Dann auch auf dem Kickelhahn mit dem Goethehäuschen gewesen?

Ja, klar.

Die schönste Schauspielerin?

Ich bin in Scarlett Johansson verliebt…, aber ich glaube, das wird nichts.

Kinder sind das Beste, was man haben kann?

Ist bei weitem der richtigste Satz.

Mal in jungen Berufsjahren Angst gehabt, bis zur Rente als Lokaljournalist zu arbeiten?

Nein, weil ich gleich zum Fernsehen gegangen bin.

Theodor Herzl gab seinen Beruf als Journalist auf, weil er nicht immer nur für den nächsten Tag arbeiten wollte, sondern etwas Wirkliches vollbringen wollte. Können Sie das nachvollziehen?

Kann ich gut verstehen, und ich erfühle das jetzt gerade: Eigentlich hätte ich früher in Rente gehen sollen.

Wenn Leute von Netzwerken und Visionen reden, was denken Sie dann?

Dann denke ich an Handwerk, Bescheidenheit und Zurückhaltung – als den notwendigen Gegenpart.
Auch wenn er sich gelegentlich als Egoist beschreibt: Kuntze ist sehr sympathisch.

Lieblingshasssendung im deutschen Fernsehen?

Hab’ ich nicht, weil ich kaum Fernsehen gucke.

Schon mal heimlich Germany’s Next Top Model gesehen?

Nee.

Lieblingsregisseur im Theater?

Thalheimer.

Lieblingsinszenierung von Thalheimer?

Die Ratten.

Nervt Sie der Berlin-Hype?

Den braucht die Stadt. Es kann gar nicht genug sein.

In welche Talkshow würden Sie gern eingeladen werden?

Zu Frank Elstner. Das ist eine kleine, bescheidene Talkshow.

Ihre Magister-Arbeit noch griffbereit?

Nein, die hab’ ich verloren.

Traurig, dass sie weg ist?

Nö.

Also: Welcher Titel?

Der Einfluss von Wohn-Umwelt-Strukturen auf menschliches Verhalten am Beispiel einer Obdachlosensiedlung.

Schönste Erinnerung an die Studienzeit?

Die Besetzung des Luftschutzhilfsdienstes durch die revolutionäre Tübinger Studentenbewegung.

Ging es Ende der 60er wirklich so freizügig zu oder ist das eine späte entwickelte Legende?

Legende, ganz klar.

Damals auch mal so eine richtig schräge Versammlung – z. B. vom KBW, dem Kommunistischen Bund – besucht?

Da war ich Mitglied.

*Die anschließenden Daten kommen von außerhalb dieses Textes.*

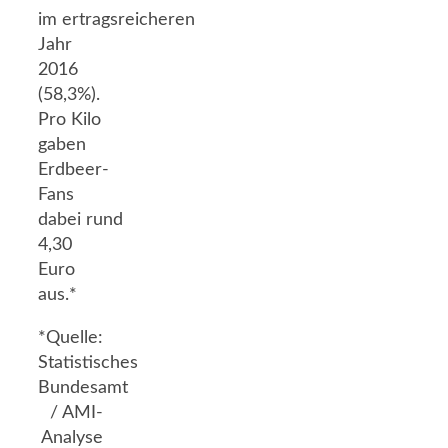
im ertragsreicheren
Jahr
2016
(58,3%).
Pro Kilo
gaben
Erdbeer-
Fans
dabei rund
4,30
Euro
aus.*
*Quelle:
Statistisches
Bundesamt
/ AMI-
Analyse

Also um genau zu sein eigentlich in der KPD/ML-ZB.

Gibt’s das noch?

Nein, wir haben uns aufgelöst. Wir wurden damals von den Trotzkisten unterwandert.

Konfuzius meinte, dass sich die Kinder um die Eltern kümmern sollen, wenn sie alt sind. Stimmt das?

In Maßen. Wir sind schon für uns selbst verantwortlich – und bleiben das auch.

Ihre Reportage aus einem Kölner Altersheim ist schon etwas wie eine Fernsehlegende. Wie denken Sie über das Leben in so einem Hause?

Ich träume von lebenswerten Altenheimen, Heime, in die man gerne einziehen würde.

Angst davor?

Vor dem Altersheim? Eigentlich nicht. Vor dem Alter habe ich immer wieder großen Respekt.